Roman puissant et original mais difficile d’accès. L’écriture hachée, saccadée, les fins de phrases tronquées donnent un sentiment de malaise et de confusion. Le style décousu fait écho à cette histoire de toxicomanes, leur existence consacrée à pallier le manque permanent et leur solidarité les uns avec les autres. Beaucoup de détails renforcent cet effet de noirceur et de désespoir, certaines scènes sont très dures tant elles apparaissent réalistes dans l’horreur.


Conclusion : Un roman trash, ambitieux et torturé mais qui tourne par moments à l’exercice de style. Ma note : 13/20


Christian Bourgeois Editeur / Août 2011
276 pages



  • Une nuit à Reykjavik par Brina SVIT


Une_nuit_a_Reykjavik.gif


Résumé : « Belle, riche, sûre d’elle, cadre supérieur d’une grande compagnie aérienne, Lisbeth Sorel incarne la femme indépendante, fière de sa réussite sociale. Un soir à Buenos Aires, elle remarque Eduardo Ros, danseur de tango qui loue ses charmes à des dames vieillissantes. Elle le met au défi de se faire payer pour passer une nuit avec elle, à Reykjavik. Pourquoi Reykjavik ? Par pur caprice. Mais Eduardo n’est pas l’homme-objet qu’il semble être, pas plus que Lisbeth n’est la femme brillante qu’elle voudrait paraître, entre une vie sentimentale pathétique et le deuil impossible de sa soeur emportée par un cancer. Tous deux vont effectivement se retrouver, mais cette nuit de Reykjavik n’aura rien d’une nuit d’amour. Dans une quasi inversion des rôles, elle va craquer tandis qu’Eduardo se retrouve en position de la materner… Pourtant, ce pitoyable fiasco érotique va peut-être débloquer quelque chose chez Lisbeth, l’obliger à reconsidérer que quelque chose ne va pas dans sa conception de l’existence.»
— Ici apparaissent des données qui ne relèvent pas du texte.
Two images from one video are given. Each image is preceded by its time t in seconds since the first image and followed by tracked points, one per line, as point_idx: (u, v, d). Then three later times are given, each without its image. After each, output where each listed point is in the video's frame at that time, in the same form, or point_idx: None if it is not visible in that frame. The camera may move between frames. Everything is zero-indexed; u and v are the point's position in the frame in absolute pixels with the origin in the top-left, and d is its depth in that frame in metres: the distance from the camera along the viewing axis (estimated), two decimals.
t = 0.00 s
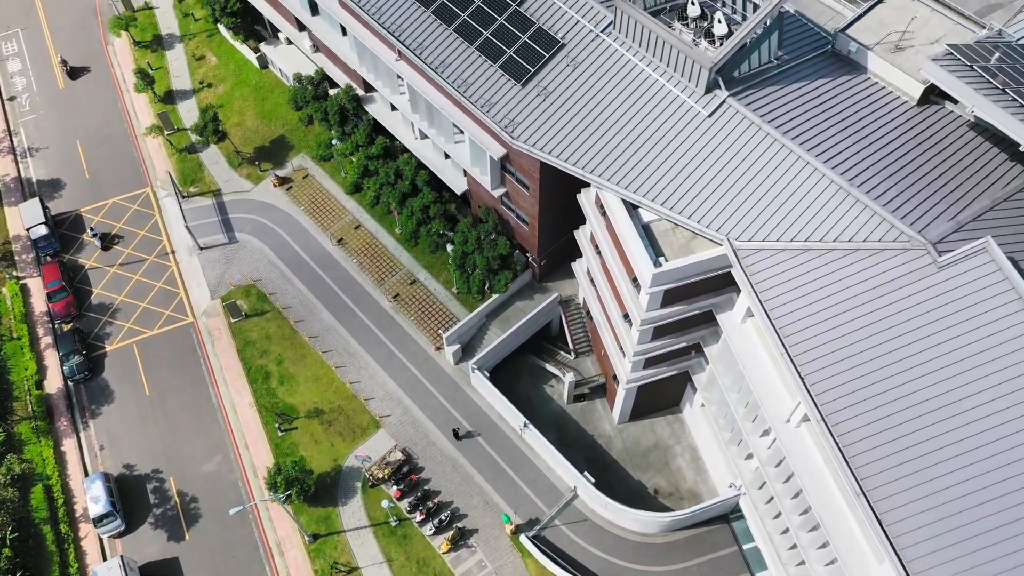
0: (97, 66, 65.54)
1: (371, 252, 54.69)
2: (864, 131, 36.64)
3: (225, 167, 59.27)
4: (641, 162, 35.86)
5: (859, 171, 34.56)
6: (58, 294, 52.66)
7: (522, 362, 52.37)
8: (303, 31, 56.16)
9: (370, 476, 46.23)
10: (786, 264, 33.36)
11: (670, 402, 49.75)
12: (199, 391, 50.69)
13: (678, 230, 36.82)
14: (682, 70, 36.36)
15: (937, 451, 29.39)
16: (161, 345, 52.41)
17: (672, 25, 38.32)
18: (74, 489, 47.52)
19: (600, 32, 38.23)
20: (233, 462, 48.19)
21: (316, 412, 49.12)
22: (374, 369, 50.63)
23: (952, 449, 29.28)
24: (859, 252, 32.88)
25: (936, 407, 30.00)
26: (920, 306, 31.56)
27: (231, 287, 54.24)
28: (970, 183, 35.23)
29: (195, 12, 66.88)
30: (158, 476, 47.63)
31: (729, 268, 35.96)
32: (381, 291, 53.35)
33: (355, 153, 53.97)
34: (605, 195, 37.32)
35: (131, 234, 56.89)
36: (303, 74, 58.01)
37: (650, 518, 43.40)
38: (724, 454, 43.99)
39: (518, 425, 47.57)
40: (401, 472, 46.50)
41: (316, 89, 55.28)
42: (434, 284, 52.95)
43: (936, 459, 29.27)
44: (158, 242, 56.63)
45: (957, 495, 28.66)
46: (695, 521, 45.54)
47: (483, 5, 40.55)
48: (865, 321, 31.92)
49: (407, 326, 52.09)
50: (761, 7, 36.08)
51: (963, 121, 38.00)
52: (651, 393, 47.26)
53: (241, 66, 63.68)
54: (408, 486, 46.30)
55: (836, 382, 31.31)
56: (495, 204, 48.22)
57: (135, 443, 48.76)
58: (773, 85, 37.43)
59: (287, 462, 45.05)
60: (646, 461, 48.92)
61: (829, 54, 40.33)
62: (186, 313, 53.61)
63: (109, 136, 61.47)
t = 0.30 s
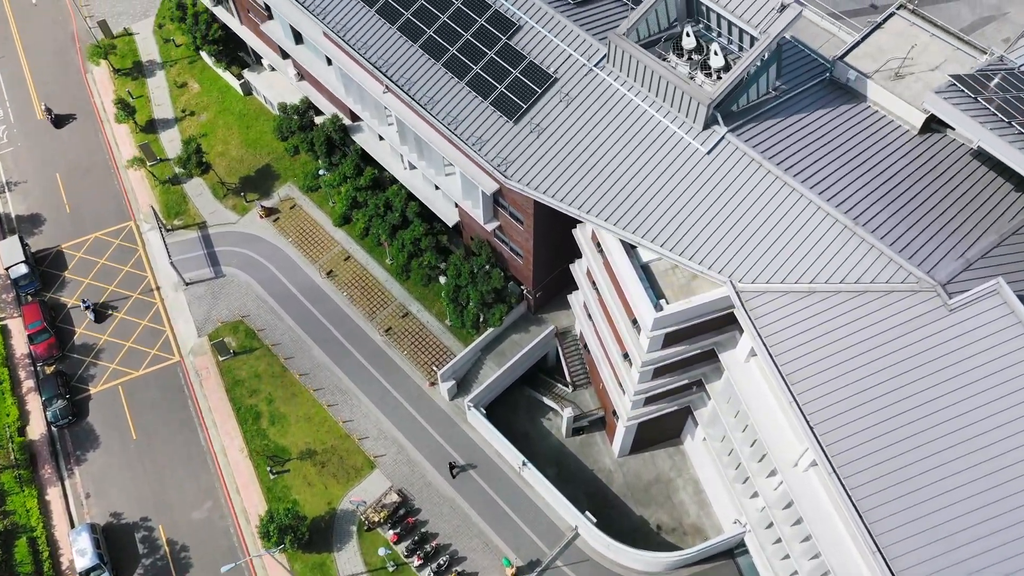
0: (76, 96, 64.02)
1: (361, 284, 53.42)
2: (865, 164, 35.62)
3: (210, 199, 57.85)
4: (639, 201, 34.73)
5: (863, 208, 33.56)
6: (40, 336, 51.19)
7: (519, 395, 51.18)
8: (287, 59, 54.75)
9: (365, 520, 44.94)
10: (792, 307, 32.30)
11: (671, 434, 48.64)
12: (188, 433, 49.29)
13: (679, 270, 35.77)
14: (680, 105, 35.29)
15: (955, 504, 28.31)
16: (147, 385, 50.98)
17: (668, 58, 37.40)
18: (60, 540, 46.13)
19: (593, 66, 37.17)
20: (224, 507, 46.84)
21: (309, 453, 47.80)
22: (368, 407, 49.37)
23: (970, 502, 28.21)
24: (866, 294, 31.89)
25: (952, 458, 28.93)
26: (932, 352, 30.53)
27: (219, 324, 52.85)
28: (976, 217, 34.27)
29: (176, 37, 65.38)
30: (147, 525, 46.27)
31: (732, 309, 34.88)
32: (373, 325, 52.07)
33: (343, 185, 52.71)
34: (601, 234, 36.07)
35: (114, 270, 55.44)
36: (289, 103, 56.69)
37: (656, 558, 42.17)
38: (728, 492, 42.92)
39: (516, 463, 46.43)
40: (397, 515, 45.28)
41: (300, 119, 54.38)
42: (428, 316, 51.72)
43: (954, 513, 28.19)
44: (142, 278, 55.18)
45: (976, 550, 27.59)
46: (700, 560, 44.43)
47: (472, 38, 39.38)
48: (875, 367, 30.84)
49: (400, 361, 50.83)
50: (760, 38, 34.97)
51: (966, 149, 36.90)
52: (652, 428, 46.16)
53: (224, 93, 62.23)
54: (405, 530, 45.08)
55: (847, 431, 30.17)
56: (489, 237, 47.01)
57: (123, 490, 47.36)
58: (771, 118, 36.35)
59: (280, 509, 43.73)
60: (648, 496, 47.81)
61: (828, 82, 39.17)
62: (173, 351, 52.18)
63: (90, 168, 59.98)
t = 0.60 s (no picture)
0: (54, 127, 62.45)
1: (352, 318, 52.17)
2: (868, 199, 34.66)
3: (195, 233, 56.45)
4: (638, 243, 33.59)
5: (869, 247, 32.57)
6: (21, 381, 49.66)
7: (517, 430, 50.06)
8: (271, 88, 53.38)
9: (362, 566, 43.68)
10: (799, 352, 31.28)
11: (673, 468, 47.61)
12: (176, 478, 47.90)
13: (680, 312, 34.78)
14: (678, 142, 34.24)
15: (974, 561, 27.22)
16: (134, 429, 49.54)
17: (662, 92, 36.38)
18: None
19: (587, 101, 36.11)
20: (215, 555, 45.47)
21: (301, 497, 46.47)
22: (361, 447, 48.11)
23: (989, 558, 27.12)
24: (875, 338, 30.90)
25: (969, 512, 27.81)
26: (945, 399, 29.47)
27: (206, 363, 51.46)
28: (983, 251, 33.36)
29: (156, 64, 63.92)
30: None
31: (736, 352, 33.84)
32: (365, 361, 50.81)
33: (331, 219, 51.55)
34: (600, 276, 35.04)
35: (97, 309, 53.95)
36: (274, 133, 55.39)
37: None
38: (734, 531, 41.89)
39: (517, 503, 45.35)
40: (394, 560, 44.04)
41: (286, 150, 52.98)
42: (421, 350, 50.51)
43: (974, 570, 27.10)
44: (126, 316, 53.72)
45: None
46: None
47: (461, 74, 38.20)
48: (887, 415, 29.75)
49: (394, 397, 49.58)
50: (759, 72, 33.82)
51: (970, 178, 35.98)
52: (654, 463, 45.15)
53: (207, 121, 60.82)
54: (402, 575, 43.85)
55: (860, 483, 29.09)
56: (482, 271, 45.67)
57: (110, 540, 45.92)
58: (770, 153, 35.39)
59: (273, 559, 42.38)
60: (651, 532, 46.71)
61: (826, 110, 38.32)
62: (159, 393, 50.74)
63: (70, 203, 58.49)
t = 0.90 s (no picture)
0: (33, 160, 60.88)
1: (343, 353, 50.91)
2: (874, 236, 33.64)
3: (180, 268, 55.04)
4: (640, 288, 32.46)
5: (877, 290, 31.63)
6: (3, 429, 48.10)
7: (515, 466, 48.87)
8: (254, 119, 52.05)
9: None
10: (809, 401, 30.16)
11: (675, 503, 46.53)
12: (166, 526, 46.43)
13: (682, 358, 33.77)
14: (677, 183, 33.17)
15: None
16: (121, 476, 48.04)
17: (659, 128, 35.34)
18: None
19: (582, 140, 35.00)
20: None
21: (295, 543, 45.06)
22: (356, 489, 46.81)
23: None
24: (887, 385, 29.90)
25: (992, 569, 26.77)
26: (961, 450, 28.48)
27: (194, 404, 50.05)
28: (993, 289, 32.46)
29: (136, 93, 62.43)
30: None
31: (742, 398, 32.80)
32: (357, 398, 49.54)
33: (319, 253, 50.21)
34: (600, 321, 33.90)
35: (81, 350, 52.45)
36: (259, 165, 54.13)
37: None
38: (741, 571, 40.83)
39: (517, 544, 44.21)
40: None
41: (272, 183, 51.72)
42: (416, 386, 49.34)
43: None
44: (111, 356, 52.24)
45: None
46: None
47: (451, 112, 37.04)
48: (902, 467, 28.69)
49: (388, 436, 48.32)
50: (759, 110, 32.77)
51: (976, 210, 34.95)
52: (656, 501, 44.05)
53: (191, 151, 59.38)
54: None
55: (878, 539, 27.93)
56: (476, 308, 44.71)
57: None
58: (771, 190, 34.39)
59: None
60: (655, 569, 45.56)
61: (825, 140, 37.04)
62: (146, 437, 49.27)
63: (51, 239, 56.95)
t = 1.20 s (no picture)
0: (11, 195, 59.38)
1: (336, 391, 49.65)
2: (882, 275, 32.66)
3: (165, 304, 53.61)
4: (642, 336, 31.37)
5: (887, 335, 30.64)
6: None
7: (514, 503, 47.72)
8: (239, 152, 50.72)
9: None
10: (821, 453, 29.09)
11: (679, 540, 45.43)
12: None
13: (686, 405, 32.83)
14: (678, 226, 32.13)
15: None
16: (108, 524, 46.52)
17: (657, 167, 34.25)
18: None
19: (578, 180, 33.87)
20: None
21: None
22: (352, 533, 45.48)
23: None
24: (900, 436, 28.91)
25: None
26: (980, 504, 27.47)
27: (183, 447, 48.63)
28: (1004, 330, 31.58)
29: (117, 123, 61.00)
30: None
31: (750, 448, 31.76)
32: (351, 438, 48.26)
33: (309, 290, 48.88)
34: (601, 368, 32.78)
35: (64, 393, 50.94)
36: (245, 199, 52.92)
37: None
38: None
39: None
40: None
41: (259, 219, 50.03)
42: (411, 424, 48.18)
43: None
44: (96, 399, 50.78)
45: None
46: None
47: (442, 152, 35.87)
48: (921, 523, 27.57)
49: (384, 477, 47.03)
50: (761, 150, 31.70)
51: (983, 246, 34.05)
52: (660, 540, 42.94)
53: (175, 183, 57.93)
54: None
55: None
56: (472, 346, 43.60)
57: None
58: (775, 230, 33.37)
59: None
60: None
61: (826, 173, 36.00)
62: (134, 483, 47.82)
63: (32, 278, 55.49)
Bavard, agaçant, bourré de clichés. Une héroïne prétentieuse, autocentrée et psychorigide qui part en roue libre, bercée par ses caprices et ses préjugés. Les dialogues sont insipides et jouent la familiarité, le récit tourne en rond, le drame dont il est question n’émeut pas une seule seconde.


Conclusion : Un roman affligeant par ses invraisemblances, ses contingences et ses ruminations. Ma note : 06/20


Gallimard / Août 2011
276 pages



En conclusion : Une sélection plutôt correcte avec deux lectures intéressantes, deux pas mal et une à oublier. J’en profite pour remercier la Fnac car je suis toujours ravie de participer à cette sélection. Rappelons enfin que le Prix du roman Fnac a été décerné à Delphine de Vigan pour son roman Rien ne s’oppose à la nuit.